Response by poster: Schools won't talk to me (shocker that), so we'll see if Dad actually takes my advice & goes in. If nothing else, his emergency contact info needs to be updated. My SO's taking the reins on trying to get the Mom hooked up with a lawyer. I'm planning to take advantage of this 3 day weekend to get everyone together in one place & see how things lie.
posted by Ys at 2:26 PM on January 12, 2012 [1 favorite]

Thank you for being such a strong presence in this child's life.
posted by k8t at 6:41 PM on January 12, 2012

Not much of a pray-er, Ys, but you guys are in my thoughts. It sounds like this child and you have a real attachment, and I hope things can work out so that you are all able to be safe and happy.

I like the idea about calling CPS on Dad, because what a schmuck.
posted by emjaybee at 1:18 PM on January 13, 2012

Response by poster: What a schmuck is right: We spent 2 of our 3 days weekend with child at his Mom's place, And when we brought him home to his Dad's place, Dad said, "why are you bringing him here?" When we said because you're the Dad & we have some things we have to do, Dad said to take him to the sitter.
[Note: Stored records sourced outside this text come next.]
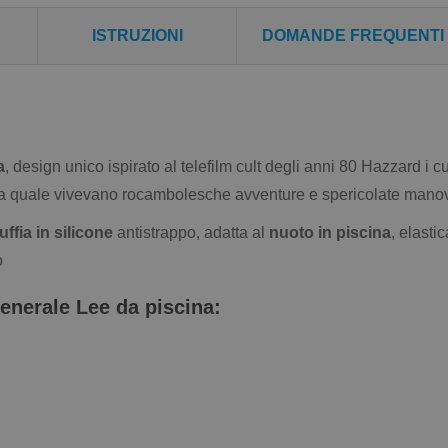
ISTRUZIONI
DOMANDE FREQUENTI
a
, design unico ispirato al telefilm cult degli anni 80 Hazzard i
la quale vivevano rocambolesche avventure e spericolate manov
uffia in silicone
antistrappo, adatta al
nuoto in piscina
, elasti
o
Generale Lee da piscina:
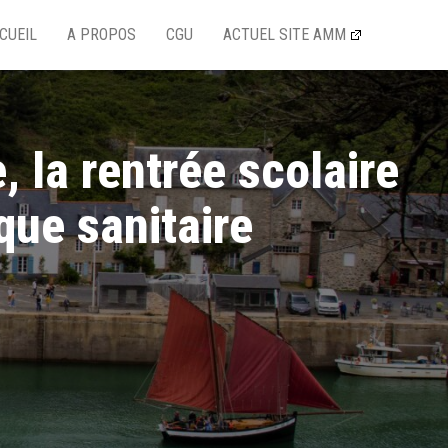
CUEIL
A PROPOS
CGU
ACTUEL SITE AMM
, la rentrée scolaire
que sanitaire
Lawyer's are saying give it another week & see if Mom's let out under supervision, but if she isn't, but in general they're saying the case is so cut & dried there's no reason to bother with a lawyer (apparently she skipped town half a decade ago on a prior immigration hearing). She is saying she would like her child shipped to her when she gets back to her home country, and Dad's quietly grinning all the way to the bank, because suddenly he's not going to be "taken" or a Dad anymore. Frankly, he's acting excited about shipping child out. SO's decided he's taking out a separate apartment & going to keep child with him there in the meantime --I doubt he'll get objections-- but I keep telling him, if you're going to do it, you can't do it halfway. And paperwork is being ignored, as predicted.